What is a stored procedure, and what are its pros/cons vs. application-layer logic?
Quick Answer
A stored procedure is precompiled, named logic stored and executed inside the database itself, callable via `CALL`/`EXEC`. Pros: reduced network round-trips, logic co-located with the data it operates on, consistent enforcement across every caller. Cons: harder to version/test/deploy alongside application code, ties business logic to a specific database engine, and can obscure logic from developers used to reading application-layer code.
Detailed Answer
CREATE PROCEDURE transfer_funds(
IN from_account INT,
IN to_account INT,
IN amount NUMERIC
)
LANGUAGE plpgsql
AS $$
BEGIN
UPDATE accounts SET balance = balance - amount WHERE id = from_account;
UPDATE accounts SET balance = balance + amount WHERE id = to_account;
IF (SELECT balance FROM accounts WHERE id = from_account) < 0 THEN
RAISE EXCEPTION 'Insufficient funds';
END IF;
END;
$$;
CALL transfer_funds(1, 2, 100);
Advantages
- Fewer network round-trips. Multiple statements execute as one call instead of several separate queries from the application, each paying network latency — meaningful for logic with many small, dependent steps.

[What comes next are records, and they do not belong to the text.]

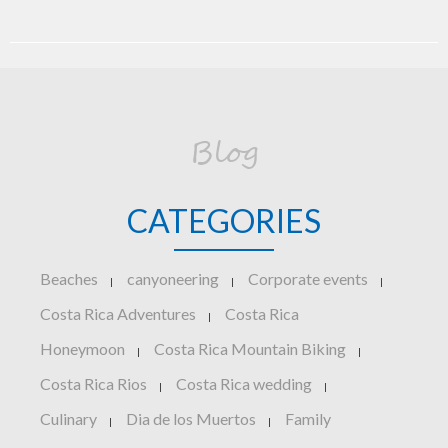
Blog
CATEGORIES
Beaches
canyoneering
Corporate events
|
|
|
Costa Rica Adventures
Costa Rica
|
Honeymoon
Costa Rica Mountain Biking
|
|
Costa Rica Rios
Costa Rica wedding
|
|
Culinary
Dia de los Muertos
Family
|
|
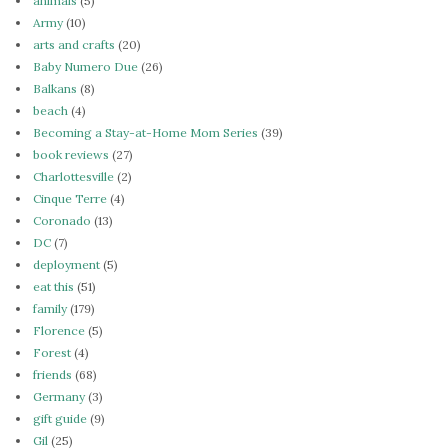
animals
(5)
Army
(10)
arts and crafts
(20)
Baby Numero Due
(26)
Balkans
(8)
beach
(4)
Becoming a Stay-at-Home Mom Series
(39)
book reviews
(27)
Charlottesville
(2)
Cinque Terre
(4)
Coronado
(13)
DC
(7)
deployment
(5)
eat this
(51)
family
(179)
Florence
(5)
Forest
(4)
friends
(68)
Germany
(3)
gift guide
(9)
Gil
(25)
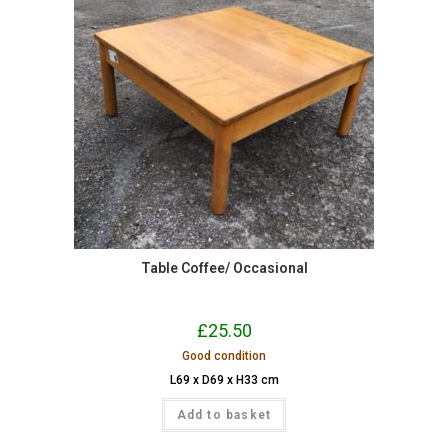
Table Coffee/ Occasional
£
25.50
Good condition
L69 x D69 x H33 cm
Add to basket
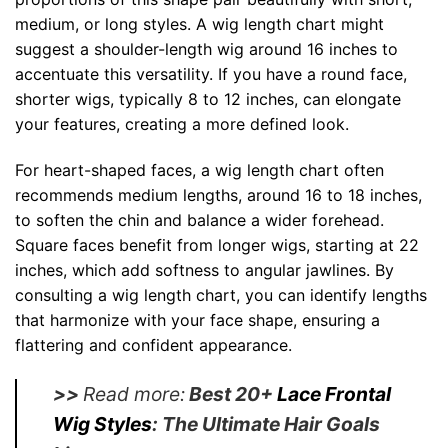
medium, or long styles. A wig length chart might
suggest a shoulder-length wig around 16 inches to
accentuate this versatility. If you have a round face,
shorter wigs, typically 8 to 12 inches, can elongate
your features, creating a more defined look.
For heart-shaped faces, a wig length chart often
recommends medium lengths, around 16 to 18 inches,
to soften the chin and balance a wider forehead.
Square faces benefit from longer wigs, starting at 22
inches, which add softness to angular jawlines. By
consulting a wig length chart, you can identify lengths
that harmonize with your face shape, ensuring a
flattering and confident appearance.
>>
Read more:
Best 20+
Lace Frontal
Wig Styles
: The Ultimate Hair Goals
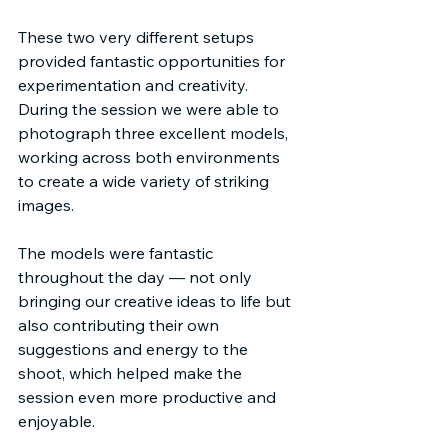
These two very different setups 
provided fantastic opportunities for 
experimentation and creativity. 
During the session we were able to 
photograph three excellent models, 
working across both environments 
to create a wide variety of striking 
images.
The models were fantastic 
throughout the day — not only 
bringing our creative ideas to life but 
also contributing their own 
suggestions and energy to the 
shoot, which helped make the 
session even more productive and 
enjoyable.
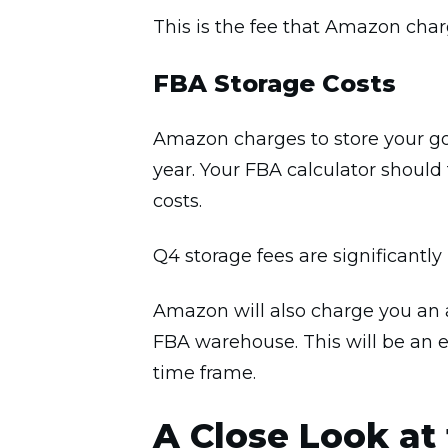
This is the fee that Amazon char
FBA Storage Costs
Amazon charges to store your go
year. Your FBA calculator should 
costs.
Q4 storage fees are significantly
Amazon will also charge you an a
FBA warehouse. This will be an e
time frame.
A Close Look at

- Logic co-located with data. Business rules enforced in a procedure apply no matter which application, script, or ad-hoc tool touches the database — you can't accidentally bypass validation by writing to the table through a different code path.
- Reduced data transfer. Complex calculations happen where the data already lives, rather than pulling large intermediate result sets to the application tier just to compute something and write it back.
- Precompiled execution plan (in some engines) — repeated calls can reuse a cached plan rather than re-parsing/re-planning every time, though modern query engines also cache plans for parameterized ad-hoc queries, narrowing this advantage.
Disadvantages
- Weaker tooling for versioning/testing. Application code benefits from mature version control diffing, unit testing frameworks, code review tooling, and CI pipelines; stored procedure logic often lives partially outside that ecosystem unless deliberately integrated (migration-based deployment, dedicated SQL test frameworks).
- Vendor lock-in. Procedural SQL dialects (PL/pgSQL, T-SQL, PL/SQL) are not portable across engines — logic written for PostgreSQL doesn't run on SQL Server without a rewrite, unlike application code written in a general-purpose language.
- Split logic, harder to reason about. A developer reading application code may not realize significant business logic actually lives in the database, making the system harder to understand holistically and harder to debug with standard application debugging tools.
- Scaling application logic independently of the database becomes harder — application-tier logic can scale horizontally across many stateless app servers; database-tier logic is bottlenecked by the database's own compute capacity.
Most modern application architectures favor keeping business logic in the application layer, reserving stored procedures for narrow cases where their advantages are decisive: enforcing an invariant that absolutely must never be bypassed regardless of caller, or a genuinely data-intensive operation where minimizing round-trips/data transfer matters more than tooling/portability concerns.